-- O Little Town Of Bethlehem --
(cover version)

Found on:

Christmas (1993)

O little town of Bethlehem
How still we see thee lie
Above thy deep and dreamless sleep
The silent stars go by
Yet in thy dark streets shineth
The everlasting light
The hopes and fears of all the years
Are met in thee tonight

For Christ is born of Mary
And gathered all above
While mortals sleep the angels keep
Their watch of wondering love
O morning stars together
Proclaim the holy birth
And praises sing to God the king
And peace to men on earth

How silently, how silently
The wondrous gift is given
So God imparts to human hearts
The blessings of his heaven
No ear may hear his coming
But in this world of sin
Where meek souls will receive him still
The dear Christ enters in

Known comments by Bruce Cockburn about this song, by date:

  • Album notes: "One of the guiding principles which I tried to hold to in making this album was that pieces as familiar as this one are still songs, written by songwriters, with lyrics that often make sense and are beautiful. In some cases it seemed that a little nudge in one direction or another would help to revive their 'songness'. This was written in the last century by Lewis Redner and Phillips Brooks."

  • December 1993 -

    Simon Mayo: - Historical accuracy of the Christmas story -
    We've got a special guest on the show today, apart from yourself. We're doing this whole thing called the bishop and the actress, and the bishop in question is the Bishop of Durham. Now, over here he's kind of known as a doubting bishop, and he's very controversial. And he's been saying this week in a lot of the papers the fact that the three wise men and the shepherds and the star and all that stuff doesn't really matter, it's a bit of a myth. What would you say to that?

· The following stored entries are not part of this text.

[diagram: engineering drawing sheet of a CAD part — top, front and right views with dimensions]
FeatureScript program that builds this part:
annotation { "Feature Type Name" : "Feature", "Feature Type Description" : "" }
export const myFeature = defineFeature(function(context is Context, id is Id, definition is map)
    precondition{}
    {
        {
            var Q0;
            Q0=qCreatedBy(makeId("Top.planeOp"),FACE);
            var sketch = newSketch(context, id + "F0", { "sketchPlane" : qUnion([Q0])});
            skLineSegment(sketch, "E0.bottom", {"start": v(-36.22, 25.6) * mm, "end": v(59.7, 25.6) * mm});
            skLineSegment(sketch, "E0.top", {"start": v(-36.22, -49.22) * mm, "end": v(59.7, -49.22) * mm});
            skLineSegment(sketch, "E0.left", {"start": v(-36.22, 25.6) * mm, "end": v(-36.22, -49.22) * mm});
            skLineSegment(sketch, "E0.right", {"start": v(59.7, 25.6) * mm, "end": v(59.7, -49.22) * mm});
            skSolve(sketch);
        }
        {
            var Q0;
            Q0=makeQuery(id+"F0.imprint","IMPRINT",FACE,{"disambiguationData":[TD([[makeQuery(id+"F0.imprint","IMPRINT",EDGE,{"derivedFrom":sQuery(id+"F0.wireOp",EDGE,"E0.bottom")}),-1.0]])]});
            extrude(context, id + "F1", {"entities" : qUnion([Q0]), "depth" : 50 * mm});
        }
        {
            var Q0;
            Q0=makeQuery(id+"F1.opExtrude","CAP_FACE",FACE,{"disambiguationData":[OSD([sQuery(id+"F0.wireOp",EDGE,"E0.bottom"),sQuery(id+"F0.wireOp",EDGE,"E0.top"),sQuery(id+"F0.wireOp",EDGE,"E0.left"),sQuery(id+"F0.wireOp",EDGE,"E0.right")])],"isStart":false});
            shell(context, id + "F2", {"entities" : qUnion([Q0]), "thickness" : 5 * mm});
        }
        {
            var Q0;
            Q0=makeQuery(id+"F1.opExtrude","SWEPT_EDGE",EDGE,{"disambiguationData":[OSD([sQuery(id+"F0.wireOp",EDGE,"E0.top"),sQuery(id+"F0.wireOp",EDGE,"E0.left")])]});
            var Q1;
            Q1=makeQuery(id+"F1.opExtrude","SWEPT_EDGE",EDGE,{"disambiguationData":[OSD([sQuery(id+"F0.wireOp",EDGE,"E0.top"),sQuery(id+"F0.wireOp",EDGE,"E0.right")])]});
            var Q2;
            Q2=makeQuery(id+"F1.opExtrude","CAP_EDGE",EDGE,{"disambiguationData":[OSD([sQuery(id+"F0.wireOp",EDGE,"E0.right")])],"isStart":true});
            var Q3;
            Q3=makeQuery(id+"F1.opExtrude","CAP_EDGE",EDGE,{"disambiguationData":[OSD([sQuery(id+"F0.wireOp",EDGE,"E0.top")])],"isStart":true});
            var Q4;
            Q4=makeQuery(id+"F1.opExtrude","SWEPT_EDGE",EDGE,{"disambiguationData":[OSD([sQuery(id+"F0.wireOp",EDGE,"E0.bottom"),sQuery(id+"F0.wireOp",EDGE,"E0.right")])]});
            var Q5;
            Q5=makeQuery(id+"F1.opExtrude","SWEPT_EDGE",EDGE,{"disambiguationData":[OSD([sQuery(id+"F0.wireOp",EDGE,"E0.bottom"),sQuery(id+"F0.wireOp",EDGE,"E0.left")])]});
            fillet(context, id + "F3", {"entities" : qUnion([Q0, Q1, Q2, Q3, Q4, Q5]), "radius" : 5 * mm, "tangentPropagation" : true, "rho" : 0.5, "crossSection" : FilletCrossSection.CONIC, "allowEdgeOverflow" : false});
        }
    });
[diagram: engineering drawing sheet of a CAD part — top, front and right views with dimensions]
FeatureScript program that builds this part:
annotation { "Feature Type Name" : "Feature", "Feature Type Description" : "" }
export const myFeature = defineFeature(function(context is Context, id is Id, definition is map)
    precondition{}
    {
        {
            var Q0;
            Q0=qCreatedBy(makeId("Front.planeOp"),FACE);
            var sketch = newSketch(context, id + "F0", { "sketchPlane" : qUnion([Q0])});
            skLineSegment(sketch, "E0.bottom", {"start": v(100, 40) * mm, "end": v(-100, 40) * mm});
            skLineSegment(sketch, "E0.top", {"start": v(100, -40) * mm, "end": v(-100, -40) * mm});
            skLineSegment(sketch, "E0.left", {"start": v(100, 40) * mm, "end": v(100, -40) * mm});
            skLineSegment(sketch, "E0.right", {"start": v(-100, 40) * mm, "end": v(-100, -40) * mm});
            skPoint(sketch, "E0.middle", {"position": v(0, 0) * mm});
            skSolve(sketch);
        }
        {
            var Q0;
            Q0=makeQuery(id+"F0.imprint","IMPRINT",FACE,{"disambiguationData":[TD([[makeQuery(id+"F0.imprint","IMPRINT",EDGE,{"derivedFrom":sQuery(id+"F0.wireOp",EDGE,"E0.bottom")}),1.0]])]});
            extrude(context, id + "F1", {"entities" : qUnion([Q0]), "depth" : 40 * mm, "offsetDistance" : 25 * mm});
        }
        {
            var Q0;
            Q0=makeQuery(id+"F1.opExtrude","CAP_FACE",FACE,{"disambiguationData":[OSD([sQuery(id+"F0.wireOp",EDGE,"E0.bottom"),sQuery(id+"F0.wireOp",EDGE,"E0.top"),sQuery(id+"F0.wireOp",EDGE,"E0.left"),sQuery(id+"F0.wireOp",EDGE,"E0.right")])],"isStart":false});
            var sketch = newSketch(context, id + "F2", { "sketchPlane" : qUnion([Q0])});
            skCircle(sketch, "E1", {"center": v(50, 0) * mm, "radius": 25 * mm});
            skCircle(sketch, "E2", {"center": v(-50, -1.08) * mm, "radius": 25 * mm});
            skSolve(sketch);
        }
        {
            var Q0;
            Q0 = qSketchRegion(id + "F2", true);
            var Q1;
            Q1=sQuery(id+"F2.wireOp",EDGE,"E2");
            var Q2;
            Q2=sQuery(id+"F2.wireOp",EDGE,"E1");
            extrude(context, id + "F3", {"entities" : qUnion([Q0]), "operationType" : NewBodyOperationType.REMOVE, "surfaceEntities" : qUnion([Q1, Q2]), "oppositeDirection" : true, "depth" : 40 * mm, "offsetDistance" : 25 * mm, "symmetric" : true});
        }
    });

    BC: I would say that we have no way of knowing, really, whether it's a myth or not. I think that's a matter of personal belief, and I don't think it matters very much whether we believe it is true or not. I think as a myth it suggests a larger truth, and as fact it suggests a larger truth, so really it's that larger truth that matters.

    SM: So whether it's a historical fact doesn't bother you.

    BC: It doesn't bother me at all. I mean, I have no personal way of knowing other than by faith, and my own faith tends to think that it's kind of maybe true or maybe not. I don't really know. I like the idea of it being true, and it kind of appeals to the romantic in me to think that it's true, and so I don't really question it. But obviously I don't have any way to verify that fact. So, in the absence of that, if somebody else wants to believe it's not true, that's fine with me as long as they're paying attention to the essentials that the story is pointing at.

    SM: OK, so let's stick to the traditional Christmas card approach then for O Little Town Of Bethlehem.

    BC: How dare you call this the traditional Christmas card approach.

    SM: I'm sorry, I'm sorry.

    BC: That's quite alright. I'm moved to remark too that the Bishop of Durham is in better shape than some of the bishops over here. Being notorious for doubting is a lot better than being notorious for paying too much attention to small boys.

    SM: Good point, Bruce.

    BC: Good point, yes.
    -- from "Simon Mayo interviews Bruce Cockburn" (from Canada), BBC Radio 1, December 1993, Transcribed and submitted to the project by David Newton.